_Task brief_:
Your job with the data below: print everything from the line that holds "pyautogui.moveTo(160, 237)" down to the line that holds "pyautogui.mouseUp()", ends included, exactly, and nothing else.

_Data listing_:
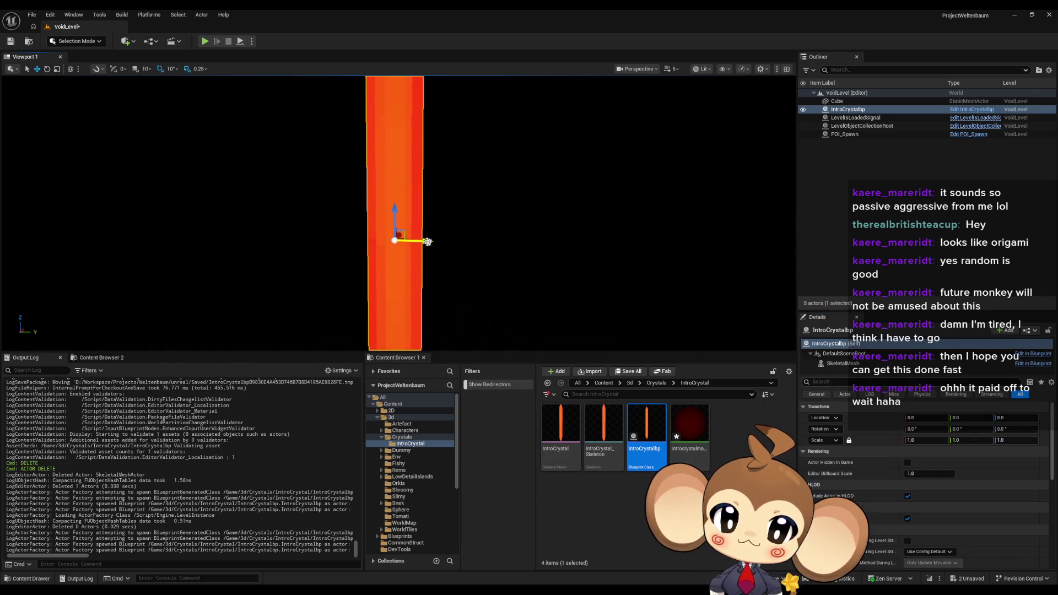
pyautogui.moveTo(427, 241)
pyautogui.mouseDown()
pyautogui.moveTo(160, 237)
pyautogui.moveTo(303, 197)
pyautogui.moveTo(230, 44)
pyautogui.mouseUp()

--

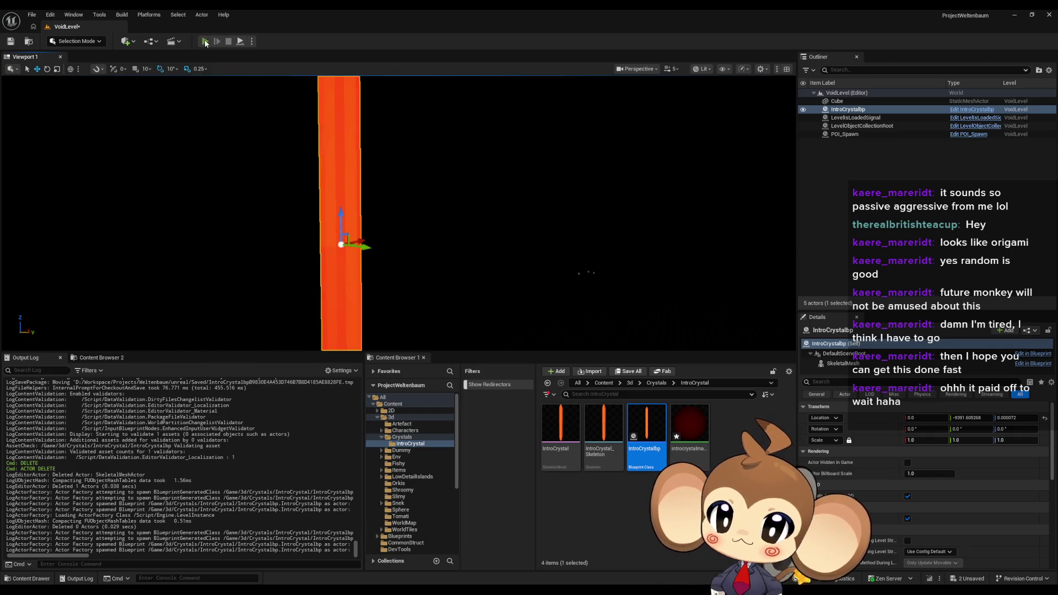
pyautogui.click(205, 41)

_Written answer_:
pyautogui.moveTo(160, 237)
pyautogui.moveTo(303, 197)
pyautogui.moveTo(230, 44)
pyautogui.mouseUp()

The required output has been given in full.